Jesuit Father Frederick G. McLeod suggests using centering prayer as a means to apophatic prayer. He suggests that one “choose a simple word [e.g., God] and then reject whatever thought, image or feeling that may well up so as to center one’s attention solely upon the reality beyond the word. This state is called the cloud of forgetfulness. For it blocks out every creature …. from one’s awareness and turns to confront the cloud of unknowing hovering between God and self.” (Spirituality Today, Spring 1986)
“It’s a monastic practice that comes out of the ancient, contemplative tradition,” said Mrs. Fitzpatrick-Hopler, who estimated that Contemplative Outreach has about 150 chapters worldwide with 25,000 to 30,000 people “on our email list…and it keeps on growing.”
“We encourage the weekly and monthly groups as a way to get involved, find support and recommit to the daily practice,” she said. “People today don’t even stop for five minutes … they juggle five or six electronic devices; so making space for 20 minutes in their life seems like a long time.”
It takes discipline for beginners to find a time and place to sit in silence and prayer, she explained, and open themselves to contemplative prayer. “But over time, people see changes in their lives and attitude toward living. They begin to listen, really listen to themselves and not just react automatically.”
At Caritas Christi, participants typically gather for two hours on the last Saturday of the month to watch a teaching video of Father Keating, sit in silence for 20 minutes of centering prayer, and meditate on the coming Sunday’s Gospel with lectio divina.
“People come because they’re seeking to deepen their relationship with God,” said Mrs. Fitzpatrick-Hopler, who noted that many Catholics turn to centering prayer before or after Mass, or during adoration. “Maybe they’ve tried other things.

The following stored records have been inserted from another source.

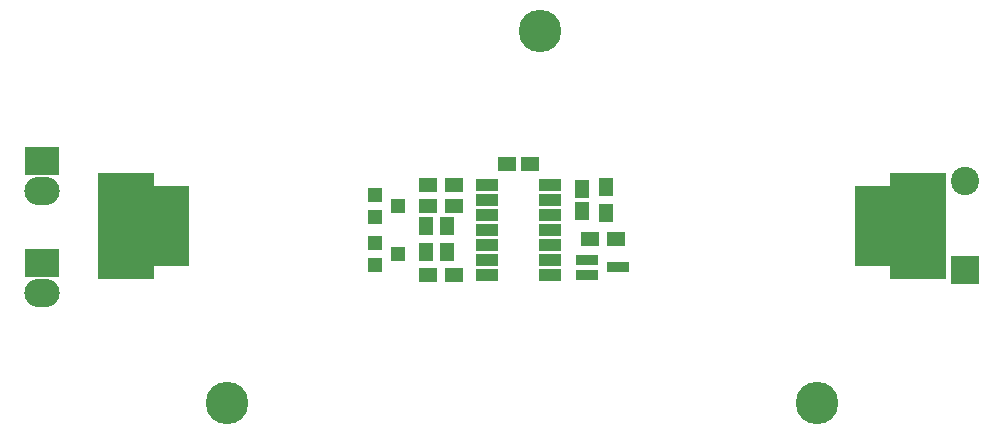
<source format=gts>
G04 #@! TF.FileFunction,Soldermask,Top*
%FSLAX46Y46*%
G04 Gerber Fmt 4.6, Leading zero omitted, Abs format (unit mm)*
G04 Created by KiCad (PCBNEW 4.0.7-e2-6376~58~ubuntu16.04.1) date Tue Sep 12 22:43:55 2017*
%MOMM*%
%LPD*%
G01*
G04 APERTURE LIST*
%ADD10C,0.100000*%
%ADD11R,7.740600X6.750000*%
%ADD12R,4.718000X9.036000*%
%ADD13C,0.908000*%
%ADD14R,2.400000X2.400000*%
%ADD15C,2.400000*%
%ADD16R,1.600000X1.150000*%
%ADD17R,1.150000X1.600000*%
%ADD18R,1.600000X1.300000*%
%ADD19R,1.900000X1.000000*%
%ADD20R,1.300000X1.600000*%
%ADD21R,1.900000X0.850000*%
%ADD22R,1.300000X1.200000*%
%ADD23R,3.000000X2.400000*%
%ADD24O,3.000000X2.400000*%
%ADD25C,3.600000*%
G04 APERTURE END LIST*
D10*
D11*
X173000000Y-94000000D03*
D12*
X174524000Y-94000000D03*
D13*
X173000000Y-94000000D03*
D11*
X109000000Y-94000000D03*
D12*
X107476000Y-94000000D03*
D13*
X109000000Y-94000000D03*
D14*
X178500000Y-97750000D03*
D15*
X178500000Y-90150000D03*
D16*
X141654000Y-88732000D03*
X139754000Y-88732000D03*
D17*
X146038000Y-90830000D03*
X146038000Y-92730000D03*
D18*
X146716000Y-95082000D03*
X148916000Y-95082000D03*
D19*
X138004000Y-90510000D03*
X138004000Y-91780000D03*
X138004000Y-93050000D03*
X138004000Y-94320000D03*
X138004000Y-95590000D03*
X138004000Y-96860000D03*
X138004000Y-98130000D03*
X143404000Y-98130000D03*
X143404000Y-96860000D03*
X143404000Y-95590000D03*
X143404000Y-94320000D03*
X143404000Y-93050000D03*
X143404000Y-91780000D03*
X143404000Y-90510000D03*
D20*
X148070000Y-92880000D03*
X148070000Y-90680000D03*
D21*
X146486000Y-96845000D03*
X146486000Y-98145000D03*
X149146000Y-97495000D03*
D22*
X128528000Y-91338000D03*
X128528000Y-93238000D03*
X130528000Y-92288000D03*
X128528000Y-95402000D03*
X128528000Y-97302000D03*
X130528000Y-96352000D03*
D18*
X133000000Y-90510000D03*
X135200000Y-90510000D03*
X133000000Y-92288000D03*
X135200000Y-92288000D03*
D20*
X134608000Y-96182000D03*
X134608000Y-93982000D03*
X132830000Y-96182000D03*
X132830000Y-93982000D03*
D23*
X100318000Y-88478000D03*
D24*
X100318000Y-91018000D03*
D23*
X100318000Y-97114000D03*
D24*
X100318000Y-99654000D03*
D18*
X135200000Y-98130000D03*
X133000000Y-98130000D03*
D25*
X116000000Y-109000000D03*
X166000000Y-109000000D03*
X142500000Y-77500000D03*
M02*

</source>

Or they feel they’ve been called to silence and the ‘still soft voice in the wind’ like the prophet Elijah.”
Father Bill Sheehan, a member of the Oblates of Mary Immaculate who has directed many centering prayer retreats at Caritas Christi, agreed. “There’s a real interest, a real thirst,” he said, and “a basic yearning, a desire within the human heart for God.”
“As Saint Augustine reminded us, ‘You have made us for yourself, O God, and our hearts are restless until they rest in you,’” he wrote.
The fruits of this prayer, he continued, are becoming more aware that “God is very present in our lives moment by moment.”
“That awareness becomes a motivating force for putting on the mind and heart of Christ, putting love into our lives and building up a community of peace, justice and love,” said Father Sheehan.
Other centering prayer groups meet in Litchfield, West Hartford and Middletown. As part of the prison outreach ministry, Sister Carolyn also offers centering prayer at the New Haven jail where she serves as a pastoral minister.
“I think it’s growing because the world is so busy, we need something…we need help,” said Mrs. Fitzpatrick-Hopler. “And this is one of the helps.”